* [Work to complete]:
Leave out every picture, then transcribe the rest of the listing exactly.
-- Dataset extract follows --
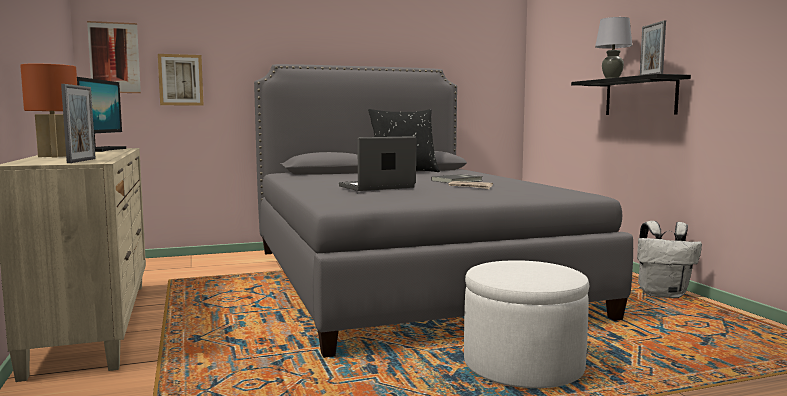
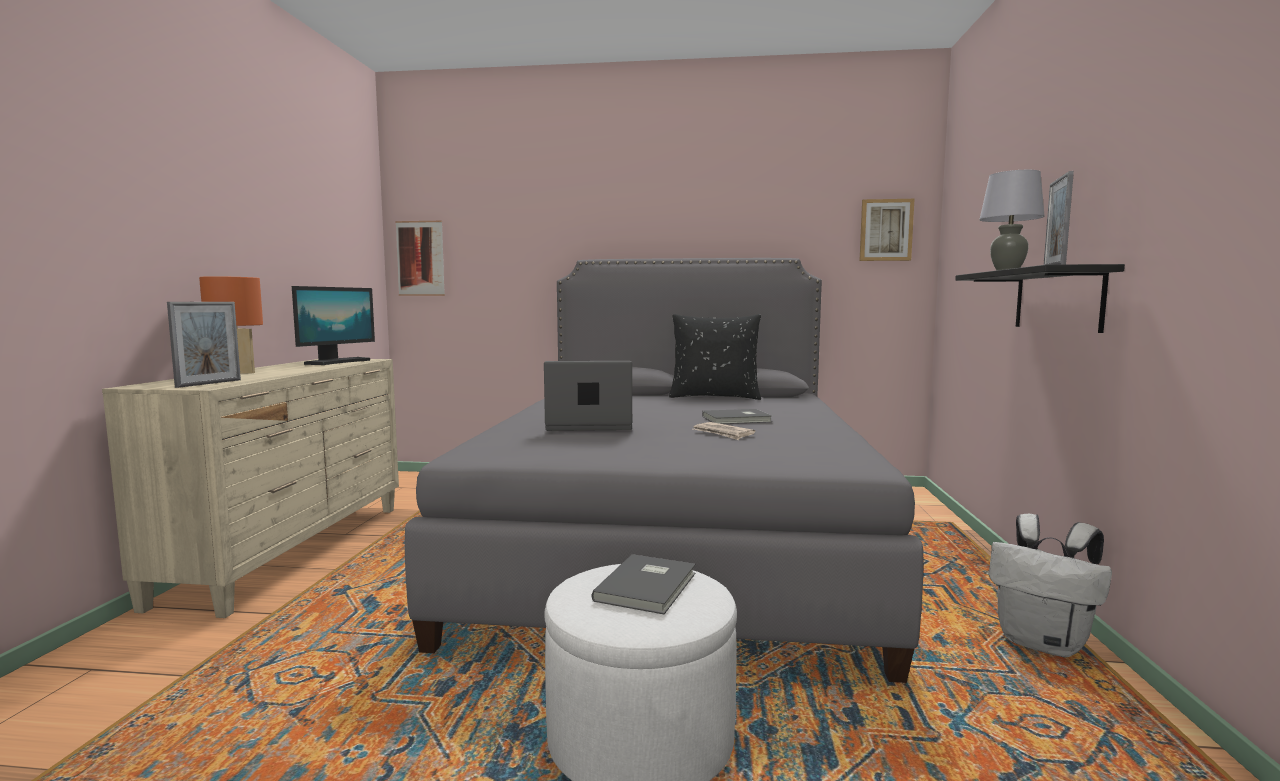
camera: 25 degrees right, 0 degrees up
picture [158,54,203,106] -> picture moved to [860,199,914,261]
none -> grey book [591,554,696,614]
-- Dataset extract concluded --
* [Task output]:
camera: 25 degrees right, 0 degrees up
picture [158,54,203,106] -> picture moved to [860,199,914,261]
none -> grey book [591,554,696,614]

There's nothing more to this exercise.